### Text shown ###
Menu Close

Tuesday 15 October 2019 – Royal Worcester Porcelain Museum

Booking Months: June, July and September 
                     Cost: £35

The museum is housed in factory buildings remaining when it closed in 2009. It holds the world’s largest collection of Worcester porcelain dating back to its inception in 1751.
In 1751 John Wall, a physician, and William Davis, an apothecary, with investment from a group of local businessmen, established a porcelain factory in Worcester on the banks of the river Severn.  Royal Warrants were subsequently granted by George III, George IV and Charlotte, Princess of Wales due to the high quality of Worcester Porcelain and the word ‘Royal’ was added to the name.
Manufacture was consolidated on the current factory site in 1840 and major modernisation followed in 1862 leading to the formation of the Worcester Royal Porcelain Company Limited

On arrival we shall have a cup of tea/coffee and a biscuit and then enjoy a talk by Roger Green. With over 40 years experience in Ornamental Ware, Roger is well qualified to take visitors through the process of figurine construction from design to construction. His role at Royal Worcester covers every aspect of production and he will talk about the many designers and characters he worked with and will use real examples to show how the models were cut into pieces, blocked,cased and propped up ready for firing in the kiln. Many different skills are required in the ornamental department, and with the use of his own quirky stories about the eccentric workforce and the factory social scene, Roger will unravel the process which took seven months from design to completion.
Once you have heard Roger’s talk, you are free to visit the Museum Galleries at you leisure and watch Ken Russell , a master gilder, at work and marvel at the skills he shows .
We shall have lunch in a private room in the museum at about 1pm
After lunch you are free to leave the museum and can re-enter at any time of the day.
In addition to the Museum there is a Heritage Trail Walk. It is all close by.( You will be given a map) It includes Worcester Cathedral, 5mins away, The Commandery, a grade 1 listed property which served as King Charles’ 11 headquarters during the Civil War, Friars Street, which contains some of the oldest buildings in the city dating back to the 13th Century and The Infirmary which combines history, science,art and technology.
There is plenty to do and see for an enjoyable day out.
### Source data ###
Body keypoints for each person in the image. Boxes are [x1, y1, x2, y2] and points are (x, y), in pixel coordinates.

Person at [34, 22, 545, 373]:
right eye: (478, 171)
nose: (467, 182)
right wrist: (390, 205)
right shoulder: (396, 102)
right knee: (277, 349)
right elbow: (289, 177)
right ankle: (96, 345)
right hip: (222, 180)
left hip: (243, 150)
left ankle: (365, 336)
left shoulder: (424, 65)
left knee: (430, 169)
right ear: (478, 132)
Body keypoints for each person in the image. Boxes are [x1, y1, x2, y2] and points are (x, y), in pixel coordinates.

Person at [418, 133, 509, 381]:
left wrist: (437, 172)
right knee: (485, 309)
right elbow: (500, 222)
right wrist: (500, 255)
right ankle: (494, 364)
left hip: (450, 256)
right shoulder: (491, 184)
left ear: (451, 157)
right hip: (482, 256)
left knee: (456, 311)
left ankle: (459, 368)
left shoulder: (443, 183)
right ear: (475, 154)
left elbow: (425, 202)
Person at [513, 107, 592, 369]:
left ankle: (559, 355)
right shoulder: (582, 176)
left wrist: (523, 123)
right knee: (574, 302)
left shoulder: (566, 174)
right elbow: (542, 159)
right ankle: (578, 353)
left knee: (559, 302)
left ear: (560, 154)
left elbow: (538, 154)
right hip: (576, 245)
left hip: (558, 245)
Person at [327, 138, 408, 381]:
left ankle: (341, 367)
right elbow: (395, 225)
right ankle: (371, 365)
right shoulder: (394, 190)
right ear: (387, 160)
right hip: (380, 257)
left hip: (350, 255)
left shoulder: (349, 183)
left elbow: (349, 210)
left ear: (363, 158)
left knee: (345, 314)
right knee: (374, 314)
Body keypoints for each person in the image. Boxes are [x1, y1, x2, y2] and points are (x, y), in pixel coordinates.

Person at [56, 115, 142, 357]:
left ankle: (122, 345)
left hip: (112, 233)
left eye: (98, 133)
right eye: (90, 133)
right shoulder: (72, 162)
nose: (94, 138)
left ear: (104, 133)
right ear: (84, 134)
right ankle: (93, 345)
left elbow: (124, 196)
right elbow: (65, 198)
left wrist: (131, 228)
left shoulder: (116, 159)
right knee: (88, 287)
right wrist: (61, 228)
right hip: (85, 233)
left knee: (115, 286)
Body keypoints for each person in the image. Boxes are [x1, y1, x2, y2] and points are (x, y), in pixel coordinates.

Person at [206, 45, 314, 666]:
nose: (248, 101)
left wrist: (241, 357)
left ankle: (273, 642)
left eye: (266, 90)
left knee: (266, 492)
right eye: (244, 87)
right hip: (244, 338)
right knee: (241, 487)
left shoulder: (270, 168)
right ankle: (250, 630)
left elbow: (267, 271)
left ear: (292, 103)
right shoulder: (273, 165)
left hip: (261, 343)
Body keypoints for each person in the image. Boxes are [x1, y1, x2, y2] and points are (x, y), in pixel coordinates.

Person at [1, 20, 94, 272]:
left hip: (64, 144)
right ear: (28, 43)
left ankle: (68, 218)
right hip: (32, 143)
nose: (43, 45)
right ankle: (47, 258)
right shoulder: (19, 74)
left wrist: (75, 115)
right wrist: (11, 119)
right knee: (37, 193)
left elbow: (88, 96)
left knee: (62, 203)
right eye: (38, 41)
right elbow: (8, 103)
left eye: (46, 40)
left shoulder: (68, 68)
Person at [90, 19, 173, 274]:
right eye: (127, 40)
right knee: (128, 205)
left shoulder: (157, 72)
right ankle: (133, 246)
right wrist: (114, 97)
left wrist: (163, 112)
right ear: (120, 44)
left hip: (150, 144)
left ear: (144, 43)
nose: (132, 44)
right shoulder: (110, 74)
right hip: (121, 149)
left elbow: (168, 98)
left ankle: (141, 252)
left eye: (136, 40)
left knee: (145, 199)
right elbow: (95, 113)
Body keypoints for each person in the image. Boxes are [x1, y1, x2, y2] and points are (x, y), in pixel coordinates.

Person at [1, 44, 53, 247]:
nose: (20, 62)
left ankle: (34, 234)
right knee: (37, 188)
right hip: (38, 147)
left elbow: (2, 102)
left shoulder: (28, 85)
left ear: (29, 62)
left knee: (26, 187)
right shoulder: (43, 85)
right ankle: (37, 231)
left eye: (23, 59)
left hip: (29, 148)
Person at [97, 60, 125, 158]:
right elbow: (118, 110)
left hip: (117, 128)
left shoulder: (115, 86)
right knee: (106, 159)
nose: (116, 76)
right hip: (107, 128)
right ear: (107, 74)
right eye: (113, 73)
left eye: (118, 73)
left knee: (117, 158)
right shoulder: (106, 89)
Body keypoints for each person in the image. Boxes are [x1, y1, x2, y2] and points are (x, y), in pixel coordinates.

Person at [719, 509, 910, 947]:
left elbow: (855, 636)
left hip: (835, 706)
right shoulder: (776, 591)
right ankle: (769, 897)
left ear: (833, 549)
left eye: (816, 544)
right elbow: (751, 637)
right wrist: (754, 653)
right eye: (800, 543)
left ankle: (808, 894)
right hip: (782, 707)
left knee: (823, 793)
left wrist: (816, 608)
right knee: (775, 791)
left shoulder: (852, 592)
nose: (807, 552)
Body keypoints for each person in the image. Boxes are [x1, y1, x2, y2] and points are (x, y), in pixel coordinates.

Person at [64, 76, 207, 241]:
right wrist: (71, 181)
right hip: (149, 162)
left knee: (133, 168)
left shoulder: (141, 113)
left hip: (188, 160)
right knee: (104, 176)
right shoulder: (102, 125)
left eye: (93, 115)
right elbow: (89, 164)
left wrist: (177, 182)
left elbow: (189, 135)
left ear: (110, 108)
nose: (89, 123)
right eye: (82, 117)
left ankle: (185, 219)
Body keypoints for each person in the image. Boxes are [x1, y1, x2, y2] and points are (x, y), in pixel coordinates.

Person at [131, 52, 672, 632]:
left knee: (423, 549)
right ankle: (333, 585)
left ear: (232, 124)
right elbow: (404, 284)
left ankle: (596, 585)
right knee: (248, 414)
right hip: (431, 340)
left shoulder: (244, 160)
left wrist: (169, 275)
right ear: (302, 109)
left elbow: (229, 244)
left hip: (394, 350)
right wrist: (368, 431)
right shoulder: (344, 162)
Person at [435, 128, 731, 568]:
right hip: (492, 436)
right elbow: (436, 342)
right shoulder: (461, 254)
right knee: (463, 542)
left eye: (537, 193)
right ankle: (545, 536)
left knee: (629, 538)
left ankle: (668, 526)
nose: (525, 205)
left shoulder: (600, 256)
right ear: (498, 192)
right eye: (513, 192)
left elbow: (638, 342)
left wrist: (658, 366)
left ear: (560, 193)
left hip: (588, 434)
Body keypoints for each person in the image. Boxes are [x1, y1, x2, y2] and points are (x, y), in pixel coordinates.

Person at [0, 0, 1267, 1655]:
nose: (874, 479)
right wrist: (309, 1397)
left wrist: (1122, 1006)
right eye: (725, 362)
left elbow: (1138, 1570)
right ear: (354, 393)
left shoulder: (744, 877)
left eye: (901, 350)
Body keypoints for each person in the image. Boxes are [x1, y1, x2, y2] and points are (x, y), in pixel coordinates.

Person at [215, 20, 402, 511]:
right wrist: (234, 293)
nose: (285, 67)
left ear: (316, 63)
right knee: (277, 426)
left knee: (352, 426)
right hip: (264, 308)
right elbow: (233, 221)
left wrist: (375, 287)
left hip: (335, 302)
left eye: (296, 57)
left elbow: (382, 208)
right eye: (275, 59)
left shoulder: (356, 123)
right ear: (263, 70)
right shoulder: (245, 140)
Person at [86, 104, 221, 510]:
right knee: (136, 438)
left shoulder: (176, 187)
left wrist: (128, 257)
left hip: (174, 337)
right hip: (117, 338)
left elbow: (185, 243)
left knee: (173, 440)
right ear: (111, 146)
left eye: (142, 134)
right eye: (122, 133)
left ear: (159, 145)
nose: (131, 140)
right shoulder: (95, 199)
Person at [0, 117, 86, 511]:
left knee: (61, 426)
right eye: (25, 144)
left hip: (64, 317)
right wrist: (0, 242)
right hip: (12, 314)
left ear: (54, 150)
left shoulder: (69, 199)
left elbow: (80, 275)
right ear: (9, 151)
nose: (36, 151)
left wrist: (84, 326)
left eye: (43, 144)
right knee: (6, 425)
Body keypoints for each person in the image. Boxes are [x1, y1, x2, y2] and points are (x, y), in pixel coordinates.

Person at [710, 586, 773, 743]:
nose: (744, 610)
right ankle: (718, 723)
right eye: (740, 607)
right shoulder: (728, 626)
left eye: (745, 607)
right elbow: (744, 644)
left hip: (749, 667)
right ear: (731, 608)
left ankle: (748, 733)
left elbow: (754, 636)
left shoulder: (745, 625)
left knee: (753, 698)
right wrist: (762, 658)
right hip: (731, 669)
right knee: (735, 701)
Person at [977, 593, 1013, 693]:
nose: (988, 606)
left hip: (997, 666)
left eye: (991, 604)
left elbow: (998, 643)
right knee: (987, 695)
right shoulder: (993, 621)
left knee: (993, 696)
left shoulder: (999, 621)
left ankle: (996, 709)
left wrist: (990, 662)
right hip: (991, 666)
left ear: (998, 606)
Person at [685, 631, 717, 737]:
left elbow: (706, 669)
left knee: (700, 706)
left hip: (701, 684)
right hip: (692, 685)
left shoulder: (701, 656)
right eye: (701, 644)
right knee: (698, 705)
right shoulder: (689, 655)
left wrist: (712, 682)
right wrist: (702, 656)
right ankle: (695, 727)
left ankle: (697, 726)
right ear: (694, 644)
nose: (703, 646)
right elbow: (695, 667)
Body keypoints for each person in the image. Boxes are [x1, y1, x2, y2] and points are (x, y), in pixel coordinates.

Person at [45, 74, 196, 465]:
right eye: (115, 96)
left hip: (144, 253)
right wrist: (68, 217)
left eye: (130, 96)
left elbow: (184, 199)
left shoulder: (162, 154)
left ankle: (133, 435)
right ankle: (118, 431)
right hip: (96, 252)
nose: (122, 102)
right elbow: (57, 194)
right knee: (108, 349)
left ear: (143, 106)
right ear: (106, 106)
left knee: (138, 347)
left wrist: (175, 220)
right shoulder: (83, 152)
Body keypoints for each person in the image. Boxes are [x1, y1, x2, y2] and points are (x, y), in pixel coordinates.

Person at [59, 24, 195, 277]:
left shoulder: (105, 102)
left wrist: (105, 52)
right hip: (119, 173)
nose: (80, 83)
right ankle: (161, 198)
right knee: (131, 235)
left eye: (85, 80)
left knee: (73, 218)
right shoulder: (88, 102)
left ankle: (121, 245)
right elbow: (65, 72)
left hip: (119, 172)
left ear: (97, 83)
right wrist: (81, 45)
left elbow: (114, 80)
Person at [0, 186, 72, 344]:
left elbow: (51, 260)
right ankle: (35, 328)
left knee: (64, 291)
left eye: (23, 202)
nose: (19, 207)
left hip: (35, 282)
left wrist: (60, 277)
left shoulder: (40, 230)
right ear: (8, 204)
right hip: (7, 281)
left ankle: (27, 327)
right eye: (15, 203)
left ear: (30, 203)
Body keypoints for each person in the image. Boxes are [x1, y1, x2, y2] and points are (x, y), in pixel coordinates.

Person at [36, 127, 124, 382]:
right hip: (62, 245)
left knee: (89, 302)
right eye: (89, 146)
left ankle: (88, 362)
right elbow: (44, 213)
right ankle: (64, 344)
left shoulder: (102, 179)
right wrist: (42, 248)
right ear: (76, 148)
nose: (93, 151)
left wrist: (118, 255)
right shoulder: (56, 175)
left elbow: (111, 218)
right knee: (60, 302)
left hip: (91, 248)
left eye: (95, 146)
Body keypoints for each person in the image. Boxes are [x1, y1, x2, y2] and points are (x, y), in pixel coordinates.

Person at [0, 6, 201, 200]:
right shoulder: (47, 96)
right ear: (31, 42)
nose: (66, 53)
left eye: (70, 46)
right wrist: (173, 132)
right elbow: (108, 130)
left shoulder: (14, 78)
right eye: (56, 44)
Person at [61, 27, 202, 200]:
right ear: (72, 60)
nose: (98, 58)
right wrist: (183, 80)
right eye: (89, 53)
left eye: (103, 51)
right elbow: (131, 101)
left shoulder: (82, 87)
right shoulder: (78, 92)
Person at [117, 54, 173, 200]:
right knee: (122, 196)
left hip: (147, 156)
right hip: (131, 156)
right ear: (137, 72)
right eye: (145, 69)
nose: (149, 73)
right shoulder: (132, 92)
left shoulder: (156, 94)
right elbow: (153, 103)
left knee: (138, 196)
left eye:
###
Please state, from the museum visit text, the year when manufacture was consolidated on the current factory site.

- Response to this task -
1840